With four weeks before the former FTX founder’s criminal trial will begin in New York, his bid for return to bail was rejected.
A US Court of Appeals has thrown out Sam Bankman-Fried request to be immediately released ahead of his criminal trial. With four weeks before the former FTX founder’s criminal trial will begin in New York, his bid for return to bail was rejected.
Sam Bankman-Fried loses release bid
Sam Bankman-Fried has requested that he be released to prepare for his upcoming criminal trial. His trial is to start on October 3.
A 2nd United States Circuit Court of Appeals in Manhattan denied SBF’s request but noted that it would ask the next available three-judge panel to consider it.
Clerk of the Court Catherine O’Hogan Wolfe noted that the request for immediate release from the Brooklyn jail was rejected.
“The motion for pretrial release is referred to the next available three-judge panel,” said Wolfe. “To the extent Appellant requests his immediate release pending decision by the three-judge panel, that request is denied.”
FTX Founder appealed Kaplan’s decision
The former FTX’s CEO had appealed Judge Kaplan decision to revoke his bail some weeks ago. Sam Bankman-Fried had pleaded not guilty to fraud and conspiracy charges, and the allegations of witness tampering was not to intimidate Caroline Ellison (his former colleague and romantic interest) but to defend his reputation.
Bankman-Fried’s attorneys stated in court documents on Tuesday that the plan to allow him several hours daily to analyze evidence on a laptop at the Metropolitan Detention Center in Brooklyn has been insufficient. They claimed that he lost more time over the weekend after having to spend more than four hours on Friday in his cell for a prisoner count.

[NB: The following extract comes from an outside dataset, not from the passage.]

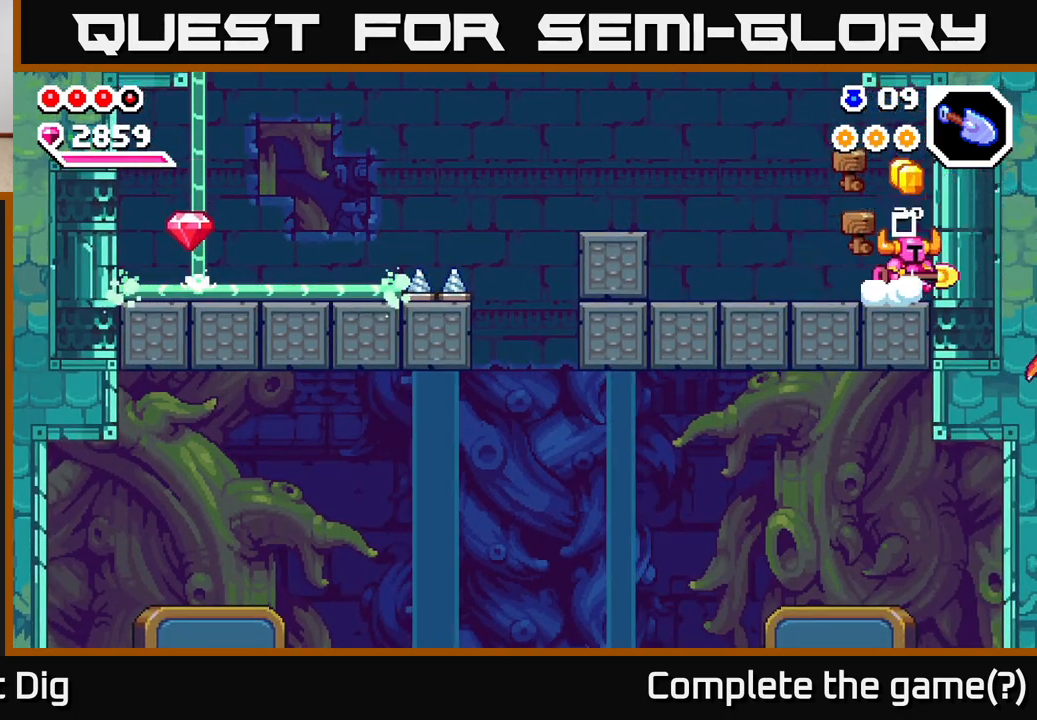
{"buttons": ["A"], "left_stick": "left", "right_stick": "center", "events": [[67, "left_stick", "left"], [467, "A", "down"]]}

In response to these worries, the US Attorney’s office in Manhattan disclosed that the detention facility had given permission for Bankman-Fried to buy a second laptop. Although the defense has not formally requested a trial postponement, Judge Kaplan has indicated that he is willing to do so.
“If the defendant in good conscience feels that he needs a postponement … they can ask,” Kaplan said.